Teilnahme- und Anhörungsrecht

Es ist nicht leicht, verkrustete Strukturen aufzubrechen und überholte Vorstellungen von der Rolle der Frau durch fortschrittliches Denken zu ersetzen. Deswegen hat der Gesetzgeber die Gleichstellungsbeauftragte mit weitreichenden Beteiligungsrechten ausgestattet.

Die Gleichstellungsbeauftragte ist dem Oberbürgermeister direkt zugeordnet.
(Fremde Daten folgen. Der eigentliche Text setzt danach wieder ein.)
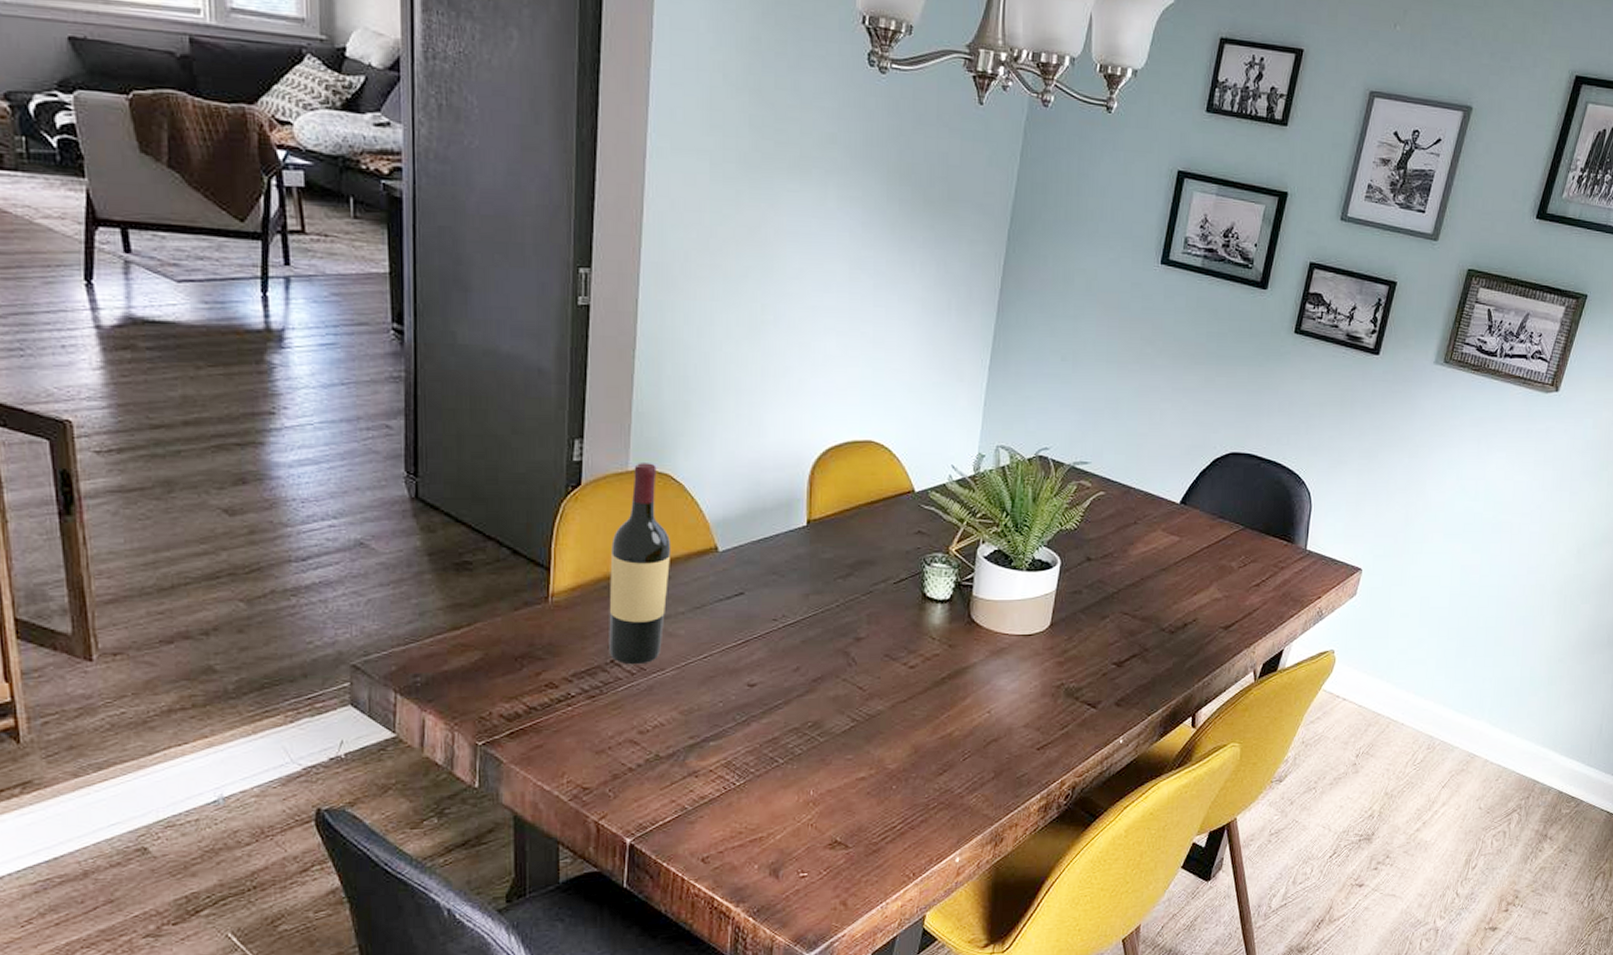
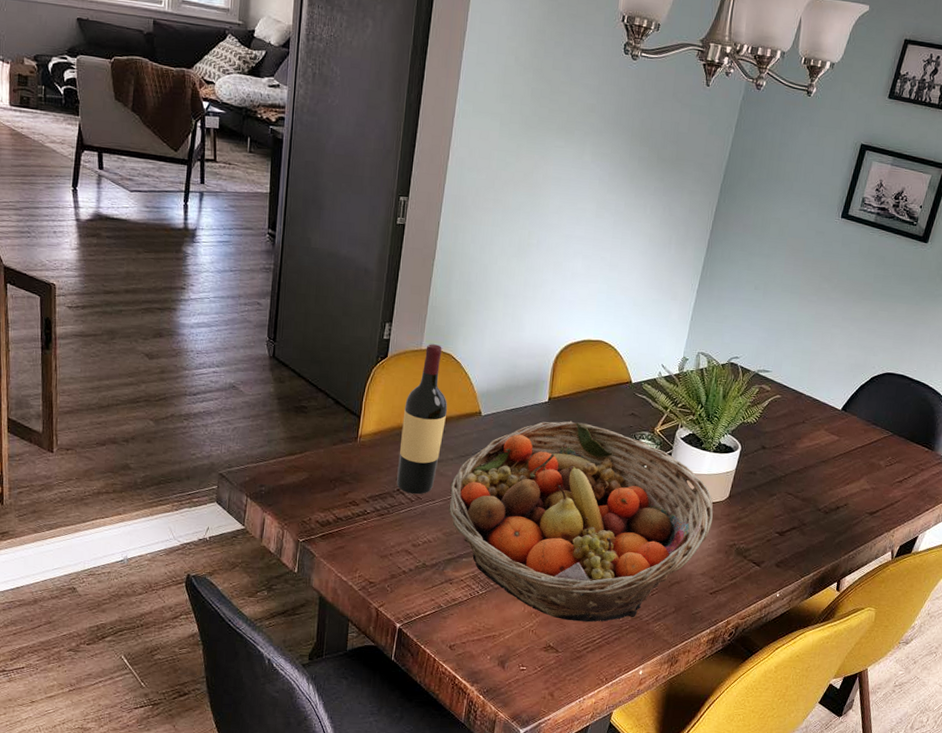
fruit basket: none [683,548,1032,806] -> present [448,421,714,622]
Sie hat in allen Gremien von Rat und Verwaltung ein Teilnahme- und Anhörungsrecht. Sie kann Widerspruch einlegen, wenn gegen das Gleichstellungsgebot verstoßen wird. Sie hat das Recht, Missstände beim Namen zu nennen und Maßnahmen zur Frauenförderung zu entwickeln und vorzuschlagen.

Rat und Verwaltung sind in der Pflicht, die Gleichstellungsbeauftragte an allen Vorhaben, Entscheidungen, Programmen und Maßnahmen zu beteiligen, die Auswirkungen auf die Gleichberechtigung der Frau und die Anerkennung ihrer gleichwertigen Stellung in der Gesellschaft haben.